This conversation is closed.

Life, but not as we know it. Does this statement make sense?

How do we define life? The diversity of life on Earth is so vast and mind-boggling it would be difficult to pin life down to colour, shape, or size.

We can only define life by the biologist definition which says life is anything that performs the 7 life processes which are movement, nutrition, respiration, irritability, excretion, growth and reproduction.

If an object was found outside the Earth that met the criteria for life it would definitely be classified as life. If another object was found that resembled life on Earth (though difficult to say how life on Earth looks like ) but did not meet the criteria would it be classified as life or would the definition of life be bent to include it.

If so why is a similar situation not considered for celestial bodies that meet the definition partially. And also for man-made objects such as cars which are 80% a life form. After-all there is no part of the definition that narrows it to natural objects only.


  • thumb
    Jul 26 2013: No single definition of life is universally accepted, but that's not considered a problem. We don't actually need a definition, except that we feel more comfortable having one. Virus is an example of a form that some biologists accept as a life form while others do not. They don't metabolize, except in reproduction within a host cell. But you might say the same of many parasites that spend years in a non-metabolic spore form, before finding a host.
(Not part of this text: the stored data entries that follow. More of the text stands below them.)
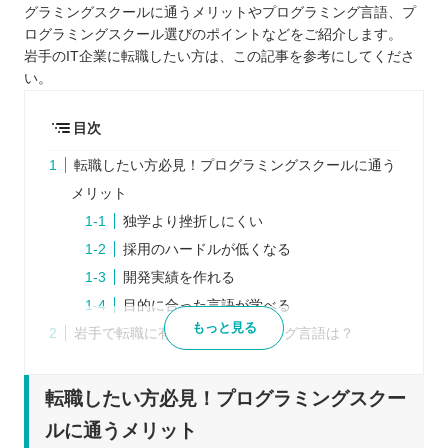
グラミングスクールに通うメリットやプログラミング言語、プ
ログラミングスクール選びのポイントなどをご紹介します。
岩手のIT企業に転職したい方は、この記事を参考にしてくださ
い。
目次
転職したい方必見！プログラミングスクールに通う
メリット
独学より挫折しにくい
採用のハードルが低くなる
開発実績を作れる
目的に合った言語が学べる
もっと見る
岩手で転職に有利なプログラミング言語は？
Java
JavaScript
転職したい方必見！プログラミングスクー
Python
ルに通うメリット
PHP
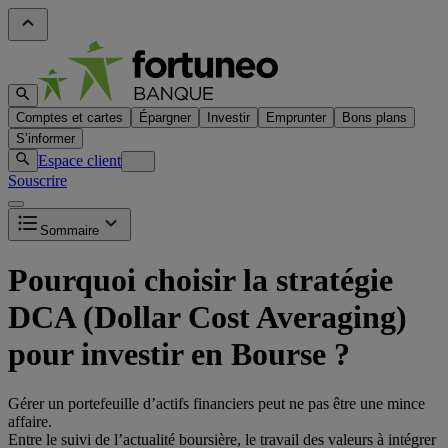
Comptes et cartes
Épargner
Investir
Emprunter
Bons plans
S’informer
Espace client
Souscrire
Sommaire
Pourquoi choisir la stratégie
DCA (Dollar Cost Averaging)
pour investir en Bourse ?
Gérer un portefeuille d’actifs financiers peut ne pas être une mince
affaire.
Entre le suivi de l’actualité boursière, le travail des valeurs à intégrer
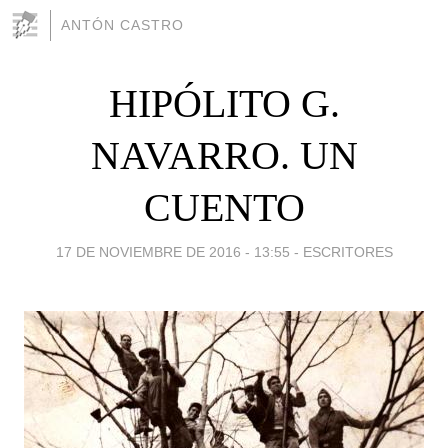
ANTÓN CASTRO
HIPÓLITO G.
NAVARRO. UN
CUENTO
17 DE NOVIEMBRE DE 2016 - 13:55
-
ESCRITORES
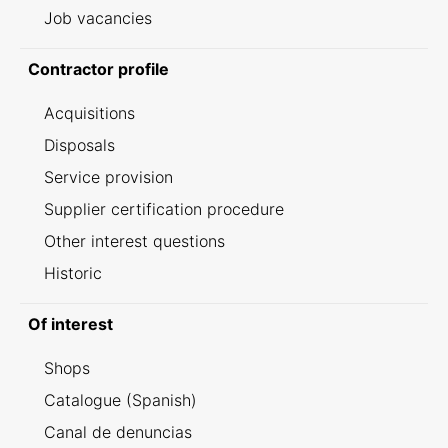
Job vacancies
Contractor profile
Acquisitions
Disposals
Service provision
Supplier certification procedure
Other interest questions
Historic
Of interest
Shops
Catalogue (Spanish)
Canal de denuncias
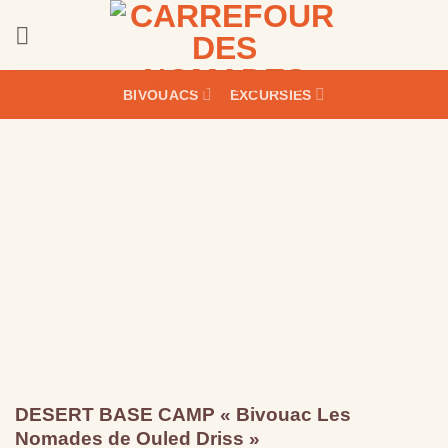
Passer
au
contenu
BIVOUACS
EXCURSIES
DESERT BASE CAMP « Bivouac Les
Nomades de Ouled Driss »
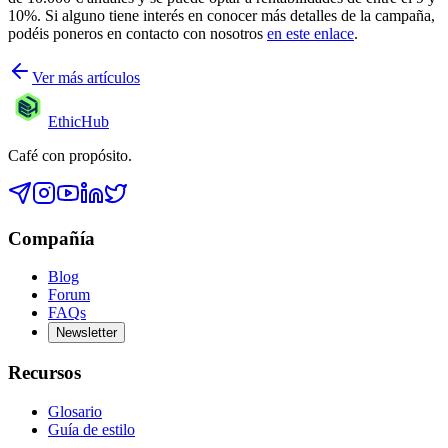
10%. Si alguno tiene interés en conocer más detalles de la campaña,
podéis poneros en contacto con nosotros
en este enlace
.
Ver más artículos
EthicHub
Café con propósito.
Compañía
Blog
Forum
FAQs
Newsletter
Recursos
Glosario
Guía de estilo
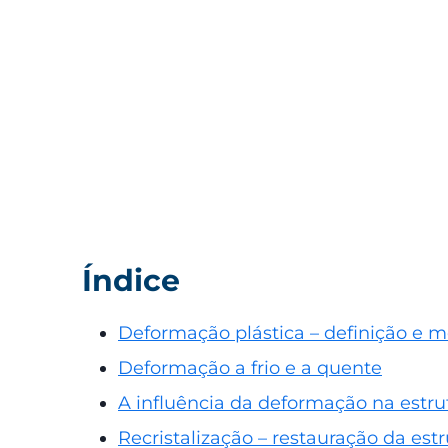
Índice
Deformação plástica – definição e 
Deformação a frio e a quente
A influência da deformação na estru
Recristalização – restauração da est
    Our definition of life is strictly empirical - we've made a definition to describe that which we've already decided to call "life". So when we find a new form, we'll first decide if we want to call it life, and if so we'll adjust the definition to fit the new "being". No problem.
  • thumb
    Jun 27 2013: Hi,

    This statement definitely makes sense if you give it some sense. I don't feel like discussing definitions right now and would like to ask the following question - how can this debate make our lives better? What are you looking for?

    The very first thing that came to me after seeing the topic was the notion of the thinking, intelligent ocean that I read about many years ago, isn't that What do we know of life?

    Best wishes.

    PS. Don't get confused by this or my profile, the above are just some thoughts.
  • thumb
    Jun 27 2013: Good topic for a debate, of course. Some of the modern robots can perform that 7 processes (including grow and reproduction) doing it in their way, just as anyone can watch in some TED talks. Then, could we find a new process or characteristic feature por life's definition? It would be very interesting.
  • thumb
    Jun 26 2013: While was in university , I read somewhere there are some viruses those show none of the characteristics of being something with life when it is outside host body , but once these get a host displays numbers of characteristic being living. As I read , those viruses are considered being bridge between living and non living world.
  • Jun 26 2013: Maybe.

    I'm not a biologist, but if I was in a space mission far away from earth and I needed to decide if something was a life form or not, I would take only 2 things into account: 1) Is this thing actively seeking or collecting energy and material resources (needs food)?. 2) Is this thing processing its food somehow in order to extract energy and keep it self in good shape (has a metabolism)?. If the answer to both questions would be "yes" then I would classify it as a living thing.

    So using this criteria your car is 0% of a life form, since it is not actively seeking for gasoline and it doesn't metabolize gasoline in order to keep its wheels healthy, however something like Wall-E (did you see the movie?) would be classified as a living thing since it actively sought energy in the form of sun light and food in the form of spare parts which then used to fix itself, an extremely simple, mechanical and mostly external "metabolic" process if you will, but in the end it had the same result as a biochemical metabolic process... please correct me if I'm wrong.
    • Jun 27 2013: modern cars do actively seek fuel, GPS's locate nearby fuel stations when fuel is low and the car may or may not drive there.
      • Jun 27 2013: True, but unless they drove all by them selves to the nearest gas station, and got the fuel all by themselves with absolutely zero human aid, I think to say they actively seek fuel is a little bit too daring statement. So your car is still dead, sorry for the bad news.
  • thumb
    Jun 26 2013: Definitions can be problematical. If you insist that life as we know it is strictly as defined by the 7-point system then anything which does not comply is not life, by definition. Therefore the answer to your question is, "No. The statement makes no sense." Anyone who has been kicked by a mule will testify that the kick came from a living creature, yet the mule fails to meet the definition because all male mules are sterile. If you allow a different definition which includes life forms not yet discovered, then the statement would make sense.
    • Jun 27 2013: Life is defined for a specie not an individual or group of individuals. If all the members of a human tribe are sterile it does not make reproduction no longer a life process. And even for multi-icellular organisms we look at it from a cellular point of view, the cells of a mule perform all the 7 life processes, yes, its cell reproduce.
      • thumb
        Jun 27 2013: The last of the seven processes you mention as signs of life is "reproduction". Are you asserting that the process in view there is cellular reproduction within a member of a species and not the ability to generate offspring? Please clarify that rather startling assertion. Thank you!